Directive 1: Print the part of the passage on geopolymer materials starting with "For the preparation" and going on through "for 72 hours.".
Directive 2: From the passage on geopolymer materials, list the industry waste products it names as possible source material for making geopolymers.

Two types of materials are required to make a geopolymer. One is the source material containing alumina and silica and other is an alkali that activates the polymerization reaction.

The source materials (alumino-silicate) may be natural minerals, such as kaolinite, calcined kaolinite (metakaolin) and clays [23, 24, 30, 31]. Alternatively, industry waste products such as fly ash, slag, red mud, rice-husk ash and silica fume may be used as source material for the synthesis of geopolymers [32-39].

The source material should be amorphous and degree of polymerization mainly depends on the degree of amorphosity and fineness of alumin-osilicate materials.

Kaolinite is a clay mineral having the chemical composition Al2Si2O5 (OH)4. Rocks that are rich in kaolinite are known as kaolin or china clay. Metakaolin is manufactured by the dehydration of kaolinite at temperature ranging between 550 °C to 900 °C. Other clay minerals containing oxides of alumina and silica are also used as source material for making geopolymer [40].

Fly ash is an industrial waste produced in Thermal power stations where coal is used as the fuel. Slag is formed in blast furnace during the manufacturing process of iron from its ore. Red mud is an industrial waste produced in Aluminium manufacturing industry where Bauxite is used as the raw material. Rice Husk is produced by the controlled burning of raw rice husk. Silica fume is a byproduct of producing silicon metal or ferrosilicon alloys.

The alkali component used as an activator is a compound from the elements of the first group in the periodic table. The common activators are NaOH, Na₂SO₄, water glass, Na₂CO₃, K₂CO₃, KOH, K₂SO₄ or a little amount of cement clinker and complex alkali component [41].

For the preparation of the alkali solution a single alkali type or a mixture of different alkalis can be used. The most commonly used alkali for the manufacture of geopolymer is a mixture of the solutions of NaOH or KOH and Na₂SiO₃ [42, 43].

13 2.5 GEOPOLYMER PASTE

Xu and Van Deventer [40] conducted a study on the geopolymerisation of alumino silicate materials. They used 15 natural Al-Si minerals for their research. Those minerals were Almandine (ortho-di and ring silicate), Sillimanite, Andalusite, Kyanite, Pumpellyite (Garnet group), Spodumene, (chain silicate), Lepidolite (sheet silicate), Illite (mica group), Celsian (claygroup), Sodalite (FeldsparGroup), Hydroxyapophyllite, Stilbite, Heulandite (Sodalite group), Anorthite (Zeolite group). They used NaOH and KOH solutions as alkalis. The specimens were temperature cured at 35 °C for 72 hours.

Material:
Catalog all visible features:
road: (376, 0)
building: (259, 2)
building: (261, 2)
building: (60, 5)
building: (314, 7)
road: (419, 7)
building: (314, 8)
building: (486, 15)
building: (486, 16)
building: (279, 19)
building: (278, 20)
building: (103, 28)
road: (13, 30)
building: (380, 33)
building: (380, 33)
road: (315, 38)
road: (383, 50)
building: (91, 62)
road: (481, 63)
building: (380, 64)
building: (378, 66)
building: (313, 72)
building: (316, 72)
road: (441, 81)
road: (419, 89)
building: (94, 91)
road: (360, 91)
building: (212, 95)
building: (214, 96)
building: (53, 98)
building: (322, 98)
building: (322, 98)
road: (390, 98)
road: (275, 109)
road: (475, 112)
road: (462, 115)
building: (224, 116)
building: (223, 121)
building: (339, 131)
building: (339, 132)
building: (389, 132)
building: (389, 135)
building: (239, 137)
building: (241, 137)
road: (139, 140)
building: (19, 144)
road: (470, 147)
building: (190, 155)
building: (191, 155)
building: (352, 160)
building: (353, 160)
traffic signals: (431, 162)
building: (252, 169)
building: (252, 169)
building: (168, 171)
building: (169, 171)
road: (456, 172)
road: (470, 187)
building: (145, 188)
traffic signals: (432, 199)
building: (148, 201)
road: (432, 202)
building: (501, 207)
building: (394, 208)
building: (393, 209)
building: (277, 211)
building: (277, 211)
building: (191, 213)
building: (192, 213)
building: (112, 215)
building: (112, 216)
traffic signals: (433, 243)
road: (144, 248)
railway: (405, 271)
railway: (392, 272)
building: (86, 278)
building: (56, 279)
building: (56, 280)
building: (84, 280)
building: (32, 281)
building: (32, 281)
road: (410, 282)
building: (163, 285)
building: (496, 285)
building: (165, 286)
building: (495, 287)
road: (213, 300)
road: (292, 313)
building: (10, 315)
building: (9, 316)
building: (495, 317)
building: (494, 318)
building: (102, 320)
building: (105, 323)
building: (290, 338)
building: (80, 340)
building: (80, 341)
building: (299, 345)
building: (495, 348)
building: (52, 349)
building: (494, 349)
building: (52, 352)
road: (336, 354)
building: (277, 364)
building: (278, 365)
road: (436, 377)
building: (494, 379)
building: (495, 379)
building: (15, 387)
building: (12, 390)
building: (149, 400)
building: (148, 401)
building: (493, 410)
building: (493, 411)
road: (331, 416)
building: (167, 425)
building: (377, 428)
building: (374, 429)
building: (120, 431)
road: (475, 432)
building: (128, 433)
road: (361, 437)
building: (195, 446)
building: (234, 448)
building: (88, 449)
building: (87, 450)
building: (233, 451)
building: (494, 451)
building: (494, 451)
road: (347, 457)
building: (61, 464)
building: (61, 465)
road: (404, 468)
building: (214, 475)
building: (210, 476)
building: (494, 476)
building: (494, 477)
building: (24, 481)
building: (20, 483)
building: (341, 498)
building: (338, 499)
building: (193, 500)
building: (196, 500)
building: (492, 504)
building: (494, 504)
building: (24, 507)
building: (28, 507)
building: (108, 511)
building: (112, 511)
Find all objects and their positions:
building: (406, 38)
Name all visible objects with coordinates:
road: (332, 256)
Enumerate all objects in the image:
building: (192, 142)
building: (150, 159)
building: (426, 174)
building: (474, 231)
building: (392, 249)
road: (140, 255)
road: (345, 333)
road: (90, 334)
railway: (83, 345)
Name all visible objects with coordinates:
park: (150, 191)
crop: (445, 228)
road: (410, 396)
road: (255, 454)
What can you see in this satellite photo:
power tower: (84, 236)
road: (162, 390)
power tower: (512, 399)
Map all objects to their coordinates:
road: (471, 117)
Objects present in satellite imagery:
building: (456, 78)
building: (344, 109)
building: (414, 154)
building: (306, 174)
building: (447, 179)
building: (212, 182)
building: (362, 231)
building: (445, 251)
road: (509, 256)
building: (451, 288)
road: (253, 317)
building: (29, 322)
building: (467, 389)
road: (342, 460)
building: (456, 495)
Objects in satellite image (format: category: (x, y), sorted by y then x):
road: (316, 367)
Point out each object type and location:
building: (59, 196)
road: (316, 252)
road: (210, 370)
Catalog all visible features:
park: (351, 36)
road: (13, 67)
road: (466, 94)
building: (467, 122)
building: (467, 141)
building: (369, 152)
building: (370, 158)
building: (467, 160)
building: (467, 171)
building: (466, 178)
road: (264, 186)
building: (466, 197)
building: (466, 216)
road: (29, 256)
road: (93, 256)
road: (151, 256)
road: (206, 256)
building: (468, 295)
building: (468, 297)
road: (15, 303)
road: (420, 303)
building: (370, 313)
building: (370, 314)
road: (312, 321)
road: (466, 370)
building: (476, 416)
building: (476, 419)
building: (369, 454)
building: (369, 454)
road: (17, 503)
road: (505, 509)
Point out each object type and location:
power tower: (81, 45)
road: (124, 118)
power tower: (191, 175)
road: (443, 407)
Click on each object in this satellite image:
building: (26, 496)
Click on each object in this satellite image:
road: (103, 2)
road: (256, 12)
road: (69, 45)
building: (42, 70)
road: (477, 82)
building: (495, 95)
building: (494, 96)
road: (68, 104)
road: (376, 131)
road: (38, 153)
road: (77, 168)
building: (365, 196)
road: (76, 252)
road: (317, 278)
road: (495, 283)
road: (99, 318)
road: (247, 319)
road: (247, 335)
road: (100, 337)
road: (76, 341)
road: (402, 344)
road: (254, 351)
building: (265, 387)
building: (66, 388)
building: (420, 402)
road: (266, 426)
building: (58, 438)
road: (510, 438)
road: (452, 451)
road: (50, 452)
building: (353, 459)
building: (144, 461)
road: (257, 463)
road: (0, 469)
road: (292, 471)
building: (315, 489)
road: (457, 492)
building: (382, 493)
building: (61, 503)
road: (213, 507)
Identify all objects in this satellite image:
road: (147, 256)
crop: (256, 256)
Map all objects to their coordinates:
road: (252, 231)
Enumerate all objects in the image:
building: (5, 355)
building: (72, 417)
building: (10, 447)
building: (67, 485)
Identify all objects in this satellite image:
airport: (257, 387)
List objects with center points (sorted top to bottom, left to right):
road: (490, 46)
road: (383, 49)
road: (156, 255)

Correct output 1:
For the preparation of the alkali solution a single alkali type or a mixture of different alkalis can be used. The most commonly used alkali for the manufacture of geopolymer is a mixture of the solutions of NaOH or KOH and Na₂SiO₃ [42, 43].

13 2.5 GEOPOLYMER PASTE

Xu and Van Deventer [40] conducted a study on the geopolymerisation of alumino silicate materials. They used 15 natural Al-Si minerals for their research. Those minerals were Almandine (ortho-di and ring silicate), Sillimanite, Andalusite, Kyanite, Pumpellyite (Garnet group), Spodumene, (chain silicate), Lepidolite (sheet silicate), Illite (mica group), Celsian (claygroup), Sodalite (FeldsparGroup), Hydroxyapophyllite, Stilbite, Heulandite (Sodalite group), Anorthite (Zeolite group). They used NaOH and KOH solutions as alkalis. The specimens were temperature cured at 35 °C for 72 hours.

Correct output 2:
- Fly ash
- Slag
- Red mud
- Rice-husk ash
- Silica fume